Every line in the material below that includes "center" should be copied.

> _Available data_:
.....
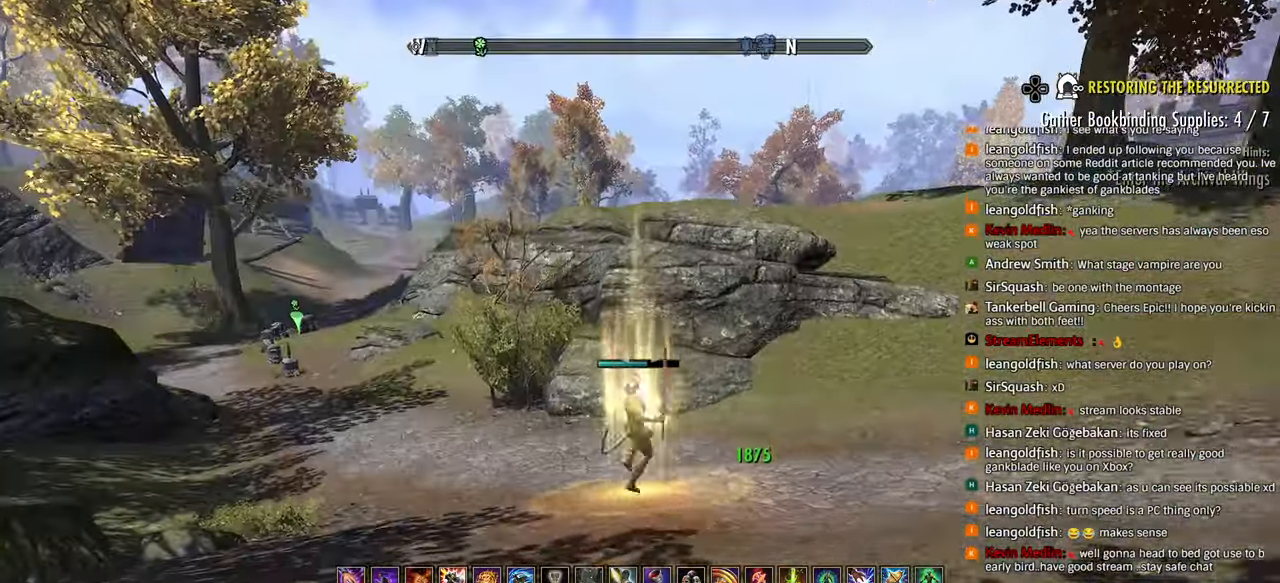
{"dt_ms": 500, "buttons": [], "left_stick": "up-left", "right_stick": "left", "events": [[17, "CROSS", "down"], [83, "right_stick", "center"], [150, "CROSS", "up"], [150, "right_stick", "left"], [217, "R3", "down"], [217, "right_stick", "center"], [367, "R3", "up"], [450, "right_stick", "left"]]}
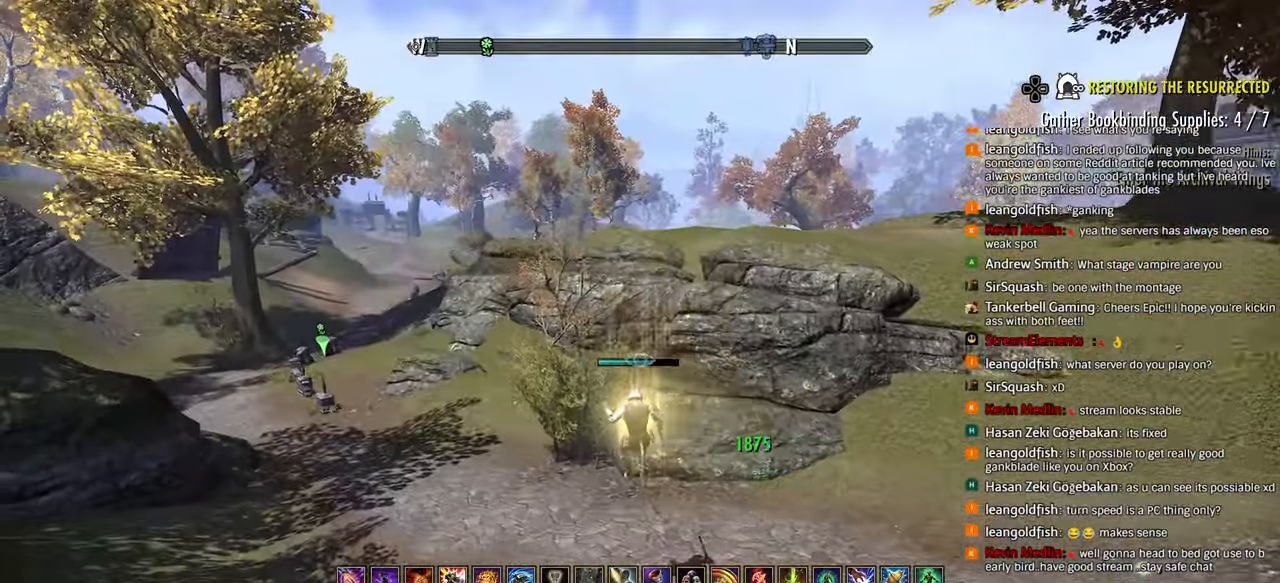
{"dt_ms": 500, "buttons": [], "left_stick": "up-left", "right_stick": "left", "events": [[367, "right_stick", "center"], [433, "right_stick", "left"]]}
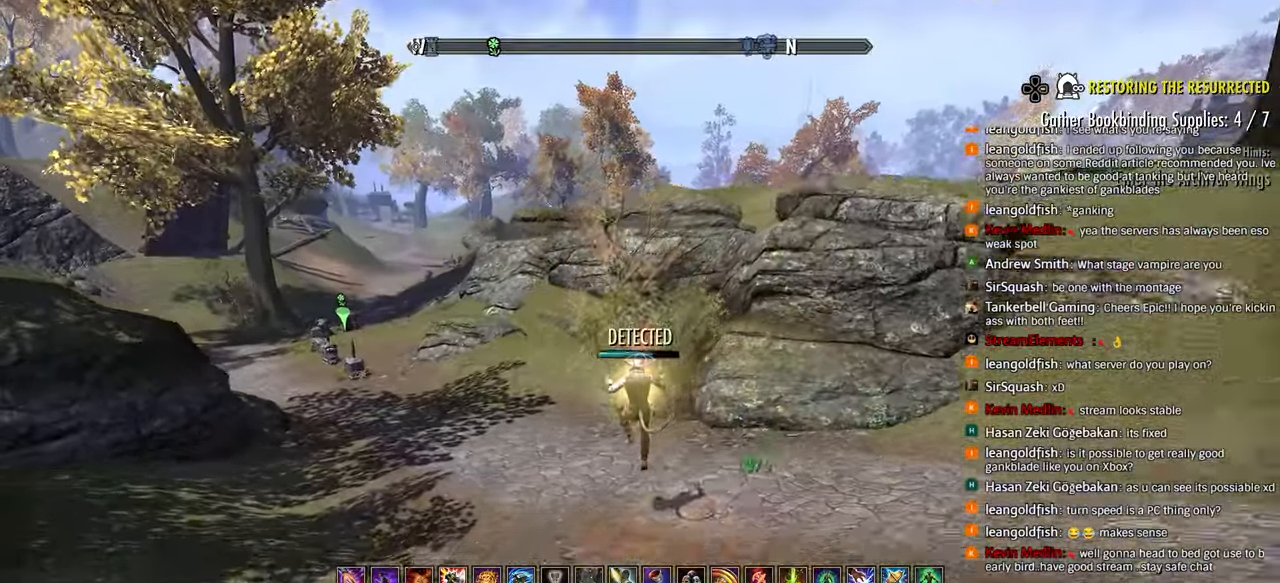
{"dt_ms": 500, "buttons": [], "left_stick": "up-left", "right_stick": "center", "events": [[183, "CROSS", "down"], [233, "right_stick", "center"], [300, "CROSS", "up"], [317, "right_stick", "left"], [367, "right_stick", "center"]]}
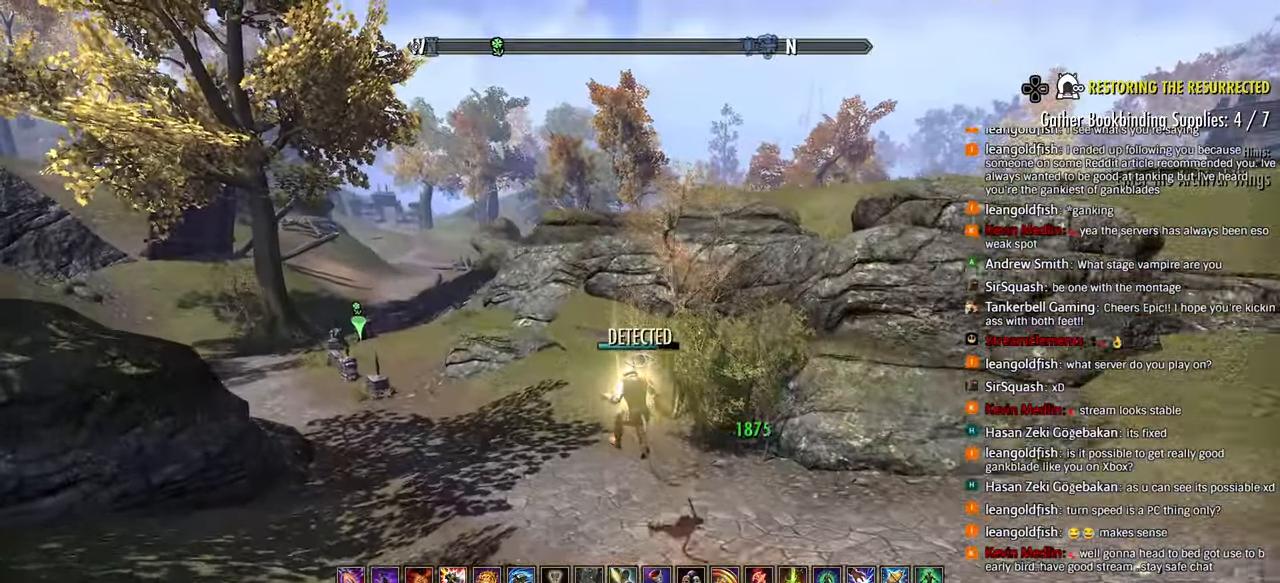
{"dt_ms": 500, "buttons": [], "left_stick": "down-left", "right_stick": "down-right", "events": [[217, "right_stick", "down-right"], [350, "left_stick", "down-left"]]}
.....
> _Exercise solution_:
{"dt_ms": 500, "buttons": [], "left_stick": "up-left", "right_stick": "left", "events": [[17, "CROSS", "down"], [83, "right_stick", "center"], [150, "CROSS", "up"], [150, "right_stick", "left"], [217, "R3", "down"], [217, "right_stick", "center"], [367, "R3", "up"], [450, "right_stick", "left"]]}
{"dt_ms": 500, "buttons": [], "left_stick": "up-left", "right_stick": "left", "events": [[367, "right_stick", "center"], [433, "right_stick", "left"]]}
{"dt_ms": 500, "buttons": [], "left_stick": "up-left", "right_stick": "center", "events": [[183, "CROSS", "down"], [233, "right_stick", "center"], [300, "CROSS", "up"], [317, "right_stick", "left"], [367, "right_stick", "center"]]}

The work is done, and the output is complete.